▶ REQUIRED WORK:
(a) Rewrite the photography notes starting with "Rubinstein and Sluis make" and going on through "Bull. Routledge 16/12/2009.", switching "participant" to "eyewitness".
(b) According to the photography notes, what does rhetoric equate to in photography?

Nude, Tina Modotti (Getty Museum)
Bonhams : Edward Weston; Nude (Miriam Lerner: Hands and Torso);
Weston Edward | Nude (Margrethe--Beach, with a Parasol) (Circa ...

    I still think that my distorting with motion blur and graining maintain my own reason d’être. I have just discovered the work of Brett Weston. This has more in common with the sort of thing that makes my heart beat a little faster. Although I had these feelings when I first saw Edward Weston’s work.

Brett Weston | Untitled ~ Underwater Nude (1981) | Available for ...
Weston Brett | Underwater nude (1981) | MutualArt
Brett Weston Underwater Nude 1979 Courtesy Of The Brett | CLOUDY ...

    He is using the body as a canvas. This is something I’ve thought about a lot, but without being able to encompass in a sentence.    

12th September 2019 Rhetoric. The art of using language most effectively. In photography this equates to the use of colour and the combination of colours. e.g.1;  Photographic ‘style’ is like the choice of certain words in a speech. e.g.2; Black and white or colour. e.g.3; What to include, or maybe more importantly, what not to include in an image. For example, a footballer kicking a ball at the goal, if the image shows the goalkeeper diving, and the posts and net but no ball, doesn’t it seem incomplete and slightly pointless? e.g.4; What is or isn’t in focus!  

8th September 2019

Rubinstein and Sluis make the distinction that citizen photojournalism is from the subjective perspective of the participant, rather than what they call ‘the position of the detached observer’ occupied by the professional journalist (Rubinstein and Sluis 2008: 11). Photography by Stephen Bull. Routledge 16/12/2009.

7th September 2019.Objective photographs/photography.

▶ SUPPLIED DATA:
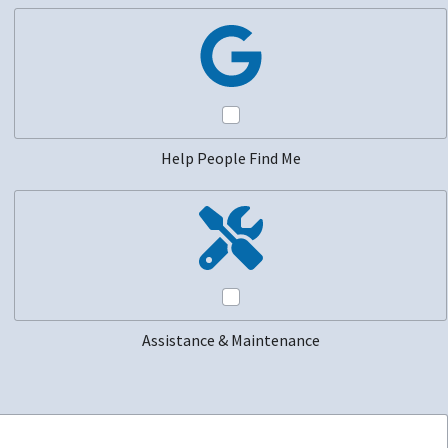
Help People Find Me
Assistance & Maintenance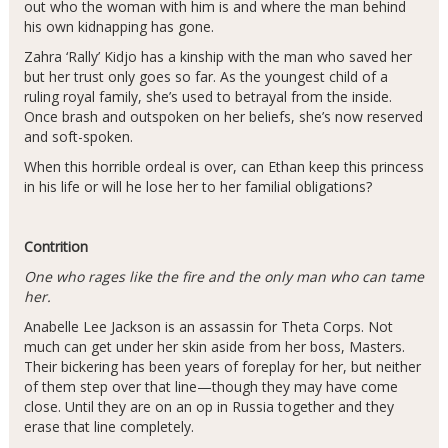
out who the woman with him is and where the man behind
his own kidnapping has gone.
Zahra ‘Rally’ Kidjo has a kinship with the man who saved her
but her trust only goes so far. As the youngest child of a
ruling royal family, she’s used to betrayal from the inside.
Once brash and outspoken on her beliefs, she’s now reserved
and soft-spoken.
When this horrible ordeal is over, can Ethan keep this princess
in his life or will he lose her to her familial obligations?
Contrition
One who rages like the fire and the only man who can tame
her.
Anabelle Lee Jackson is an assassin for Theta Corps. Not
much can get under her skin aside from her boss, Masters.
Their bickering has been years of foreplay for her, but neither
of them step over that line—though they may have come
close. Until they are on an op in Russia together and they
erase that line completely.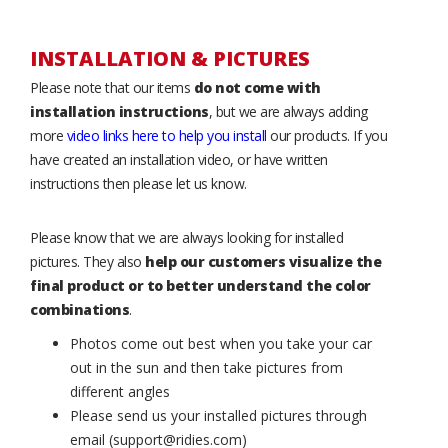
INSTALLATION & PICTURES
Please note that our items
do not come with
installation instructions
, but we are always adding
more
video links here to help you install
our products. If you
have created an installation video, or have written
instructions then please let us know.
Please know that we are always looking for installed
pictures. They also
help our customers visualize the
final product or to better understand the color
combinations
.
Photos come out best when you take your car
out in the sun and then take pictures from
different angles
Please send us your installed pictures through
email (support@ridies.com)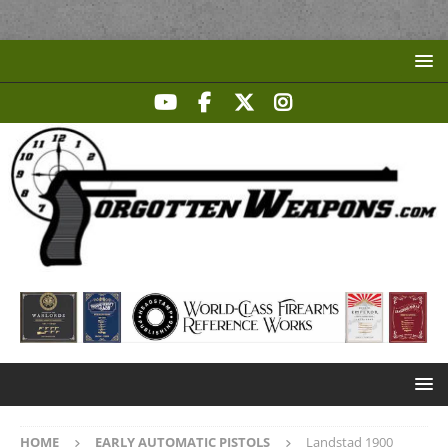
HOME
EARLY AUTOMATIC PISTOLS
Landstad 1900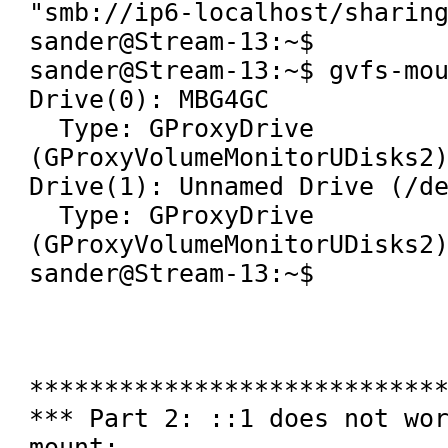
"smb://ip6-localhost/sharing
sander@Stream-13:~$ 

sander@Stream-13:~$ gvfs-mou
Drive(0): MBG4GC

  Type: GProxyDrive 
(GProxyVolumeMonitorUDisks2)
Drive(1): Unnamed Drive (/de
  Type: GProxyDrive 
(GProxyVolumeMonitorUDisks2)
sander@Stream-13:~$ 

****************************
*** Part 2: ::1 does not wo
mount:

▶ RESPONSES BY TASK:
(a)
Rubinstein and Sluis make the distinction that citizen photojournalism is from the subjective perspective of the eyewitness, rather than what they call ‘the position of the detached observer’ occupied by the professional journalist (Rubinstein and Sluis 2008: 11). Photography by Stephen Bull. Routledge 16/12/2009.

(b) The use of color and the combination of colors.